Issue date: September 01, 2000
Mountain View property owner Donald Letcher stands by the eye-catching statement he made last week at his rental complex about his views of Mayor Rosemary Stasek and Council member Nancy Noe.
Discontent writ large
Discontent writ large
(September 01, 2000)
Donald Letcher is not shy about his views of Mayor Rosemary Stasek and Council member Nancy Noe.
A regular speaker at city council meetings and contributor to the letters page of the Voice, Letcher chose a larger forum -- his rental unit at 792 North Rengstorff Ave. -- to express his dissatisfaction with Stasek and Noe, who are seeking re-election this November.
Of the four incumbents, Letcher singled out Noe and Stasek in his statement because of the response he received from Stasek during a private meeting with her about the city's multifamily housing inspection program.
After a change in the city code, Letcher's property became subject to inspection in 1996. He has sought an exemption, contending that because of their age, his buildings cannot be brought up to code.
"Stasek absolutely berated me.
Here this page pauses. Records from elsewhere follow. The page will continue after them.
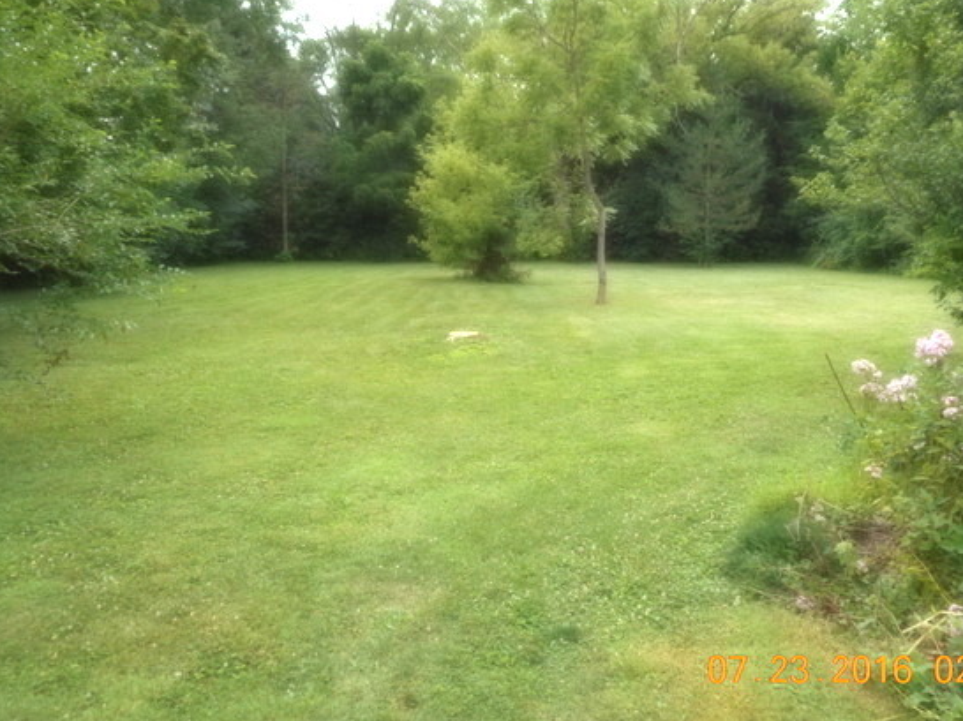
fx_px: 945
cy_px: 328
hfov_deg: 53.9
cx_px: 529
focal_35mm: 34
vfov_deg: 41.7
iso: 80
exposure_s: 1/160
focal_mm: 5.2
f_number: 4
I felt like a criminal," Letcher said of his meeting with the mayor.
He said he added Noe's name because as vice-mayor she "supports Stasek in everything."
Stasek, who said she met with Letcher and had city staff respond in writing to four of his concerns, did not think his sign would have any effect on her re-election campaign.
"I'm going to run a really positive campaign," Stasek said. "I'll be emphasizing the work I've done in the last four years."
Both she and Noe said they wholeheartedly support Letcher's constitutional right to express his views.
"It certainly is a great conversation starter," Noe said of the sign, adding, "Hopefully, people will base their votes on the candidates and their stance on the issues, and not on what someone has painted on the side of their house."
A San Francisco resident who cannot vote in Mountain View, Letcher said response to the sign has been positive but shows that Mountain View residents are politically unaware.
"When I'm outside working, people stop and ask me, 'Who are these people? Are they men or women?'" he said.
Letcher, who has a lawsuit pending against the city for arresting him at City Hall in 1998, plans to leave the slogan up until after the election.
"If the two candidates lose, I'd like to write, 'Thank you;' if they don't, I'll leave it until they do go," he said.